Remember way back when, at the beginning of the pandemic, when we all stayed home and nobody went any distance and we noticed how loud the birds are and how beautiful spring is. The skies seemed clearer, pollution levels plummeted, the air was fresher, the animals took to the streets happy to fill the human void. We were optimistic that we had found a new way to live. The Greenwich installation highlighted the fact that so many of us were using nature as a way to cope with the stresses and insecurities of the pandemic, that we were appreciating the environment in ways we hadn’t before.

We were finding our own little gardens of Eden everywhere. A bit of heaven here on earth, not unlike the peeks at heaven that cathedrals hope to offer in their architecture, not least in the extraordinary beauty of Ely’s octagonal tower and lantern, with its starburst of colour and musical angels and Christ’s image gazing down from inside some rather mushroomy looking clouds. If we are capable of creating something like this (almost 700 years ago!) surely we can learn to clean up after ourselves a bit more. Sadly, these thoughts didn’t last long. Heaven on earth got quickly buried under even more plastic waste (the LFT kits alone!) and we resumed our careless habits with gusto.

Those memories of hopeful times are not the only Covid-era time capsule at the Cathedral. Upstairs in the Stained Glass Window Museum are a fantastic series of 8 stained glass panels by artist Rachel Mulligan based on the Tinker, Tailor nursery rhyme, with a pandemic twist. Very clever each one, they nonetheless weren’t immediately obvious in reference. It took me a few seconds to ‘get’ each one, yet in every single case what was being shown was incredibly relevant only a few months earlier. How fast our minds move on. The Tinker is banging a pot outside his shop (remember those Thursday nights for the NHS, no, not so much). The Tailor is furiously sewing PPE, while the Soldier is building a Nightingale Hospital, facilities that were, for the most part, left unused. The Sailor is hoisting the Quarantine flag. The difference between the Rich Man and the Poor Man, both clearly in a medical care setting is reflected in their PPE, rich with the full gear, poor with nothing at all. The Beggar Man is standing in a foodbank queue. Requests for this service went up as much as 700% in some councils during the pandemic, the label tells me. Shocking, for many reasons. The Thief, more light-heartedly, is stealing loo roll. Of these 8 vignettes, the only one that doesn’t seem a distant memory is the Foodbank queue…hmmm, does that suggest another area of inter-connectivity at which we are failing?

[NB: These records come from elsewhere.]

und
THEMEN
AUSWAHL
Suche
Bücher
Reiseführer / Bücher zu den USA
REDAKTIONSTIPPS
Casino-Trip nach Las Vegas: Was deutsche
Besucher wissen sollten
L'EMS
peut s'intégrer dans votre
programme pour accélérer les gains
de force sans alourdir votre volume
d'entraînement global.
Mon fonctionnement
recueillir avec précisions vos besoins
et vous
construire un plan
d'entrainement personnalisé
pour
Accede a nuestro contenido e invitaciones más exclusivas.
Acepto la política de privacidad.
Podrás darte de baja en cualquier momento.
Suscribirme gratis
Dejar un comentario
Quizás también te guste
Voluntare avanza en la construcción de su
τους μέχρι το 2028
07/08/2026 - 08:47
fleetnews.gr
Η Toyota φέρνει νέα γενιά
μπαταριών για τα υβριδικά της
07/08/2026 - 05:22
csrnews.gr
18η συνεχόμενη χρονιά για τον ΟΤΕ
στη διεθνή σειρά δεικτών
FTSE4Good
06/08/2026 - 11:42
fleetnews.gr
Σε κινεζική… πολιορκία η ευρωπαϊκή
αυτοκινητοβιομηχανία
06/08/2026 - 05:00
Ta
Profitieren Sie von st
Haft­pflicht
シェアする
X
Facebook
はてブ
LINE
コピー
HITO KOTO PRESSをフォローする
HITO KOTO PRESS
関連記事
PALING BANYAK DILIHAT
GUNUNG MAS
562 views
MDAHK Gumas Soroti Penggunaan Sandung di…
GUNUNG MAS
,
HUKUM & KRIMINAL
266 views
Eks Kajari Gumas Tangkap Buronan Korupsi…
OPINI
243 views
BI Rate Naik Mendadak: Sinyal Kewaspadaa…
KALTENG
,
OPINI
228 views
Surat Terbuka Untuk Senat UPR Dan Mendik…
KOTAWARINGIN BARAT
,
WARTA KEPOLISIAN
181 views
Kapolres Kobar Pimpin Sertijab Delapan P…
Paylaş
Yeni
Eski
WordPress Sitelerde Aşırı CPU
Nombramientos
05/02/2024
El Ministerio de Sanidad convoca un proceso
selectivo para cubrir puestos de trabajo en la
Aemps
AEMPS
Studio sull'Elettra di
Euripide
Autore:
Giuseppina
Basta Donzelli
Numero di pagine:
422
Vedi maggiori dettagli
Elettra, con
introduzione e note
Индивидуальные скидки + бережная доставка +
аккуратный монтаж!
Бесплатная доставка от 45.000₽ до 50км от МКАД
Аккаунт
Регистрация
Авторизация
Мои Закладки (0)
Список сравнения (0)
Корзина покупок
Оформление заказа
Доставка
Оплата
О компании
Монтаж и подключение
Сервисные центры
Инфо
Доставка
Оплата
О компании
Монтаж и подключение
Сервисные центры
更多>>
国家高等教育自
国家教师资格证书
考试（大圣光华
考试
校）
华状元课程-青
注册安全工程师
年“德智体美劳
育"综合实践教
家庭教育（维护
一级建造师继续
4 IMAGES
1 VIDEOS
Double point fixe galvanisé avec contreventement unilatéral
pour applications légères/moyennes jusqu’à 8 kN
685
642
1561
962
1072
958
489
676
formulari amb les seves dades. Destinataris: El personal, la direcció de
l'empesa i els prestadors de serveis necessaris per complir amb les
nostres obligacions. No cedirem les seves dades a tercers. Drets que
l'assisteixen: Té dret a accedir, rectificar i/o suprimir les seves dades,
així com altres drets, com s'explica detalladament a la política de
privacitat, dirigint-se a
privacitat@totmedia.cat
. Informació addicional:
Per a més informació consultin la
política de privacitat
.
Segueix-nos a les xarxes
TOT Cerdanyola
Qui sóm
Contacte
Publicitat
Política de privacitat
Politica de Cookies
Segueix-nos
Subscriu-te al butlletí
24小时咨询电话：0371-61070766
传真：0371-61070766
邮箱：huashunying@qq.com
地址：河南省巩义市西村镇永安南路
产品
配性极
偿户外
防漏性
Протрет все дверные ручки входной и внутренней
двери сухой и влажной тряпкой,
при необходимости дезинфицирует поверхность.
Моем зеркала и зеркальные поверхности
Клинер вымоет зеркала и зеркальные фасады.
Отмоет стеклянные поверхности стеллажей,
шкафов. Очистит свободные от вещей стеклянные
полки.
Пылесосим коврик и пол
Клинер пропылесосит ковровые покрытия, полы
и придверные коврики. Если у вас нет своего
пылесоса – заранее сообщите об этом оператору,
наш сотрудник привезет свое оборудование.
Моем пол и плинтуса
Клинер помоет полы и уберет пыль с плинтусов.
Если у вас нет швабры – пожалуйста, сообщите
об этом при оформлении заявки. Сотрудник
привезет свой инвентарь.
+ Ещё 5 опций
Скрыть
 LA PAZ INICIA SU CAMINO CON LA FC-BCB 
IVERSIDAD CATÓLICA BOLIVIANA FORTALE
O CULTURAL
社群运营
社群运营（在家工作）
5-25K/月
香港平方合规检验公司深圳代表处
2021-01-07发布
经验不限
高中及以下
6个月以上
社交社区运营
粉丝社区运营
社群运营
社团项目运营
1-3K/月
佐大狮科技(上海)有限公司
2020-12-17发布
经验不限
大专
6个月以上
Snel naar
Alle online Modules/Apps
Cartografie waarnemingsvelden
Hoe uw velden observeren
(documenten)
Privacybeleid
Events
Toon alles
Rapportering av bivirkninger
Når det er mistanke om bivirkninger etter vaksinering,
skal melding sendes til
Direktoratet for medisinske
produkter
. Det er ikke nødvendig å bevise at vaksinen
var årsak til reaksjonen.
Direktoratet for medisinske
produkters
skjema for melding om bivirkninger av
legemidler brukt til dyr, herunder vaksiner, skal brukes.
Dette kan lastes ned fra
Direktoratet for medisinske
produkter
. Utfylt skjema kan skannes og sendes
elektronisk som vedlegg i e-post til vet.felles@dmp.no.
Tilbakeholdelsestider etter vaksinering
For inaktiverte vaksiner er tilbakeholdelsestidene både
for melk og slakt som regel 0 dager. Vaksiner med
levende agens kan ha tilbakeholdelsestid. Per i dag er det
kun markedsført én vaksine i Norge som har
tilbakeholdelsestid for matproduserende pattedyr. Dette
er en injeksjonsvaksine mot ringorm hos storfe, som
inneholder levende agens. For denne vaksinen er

So what does all this mean? Nothing. We seem to be right back to where we were before the pandemic, which I suppose, if one is giving it the name ‘Freedom Day’ is a good thing. Except I don’t think we really believe that. Maybe the only thing we have learned from the last 16 months is that we don’t learn, and, putting the pandemic behind us now, we can continue to free ourselves from responsibility for the planet and each other.  Sigh, in the famous words of Bob Dylan, ‘how many times can a man turn his head and pretend that he just doesn’t see?’ More than we ever thought possible.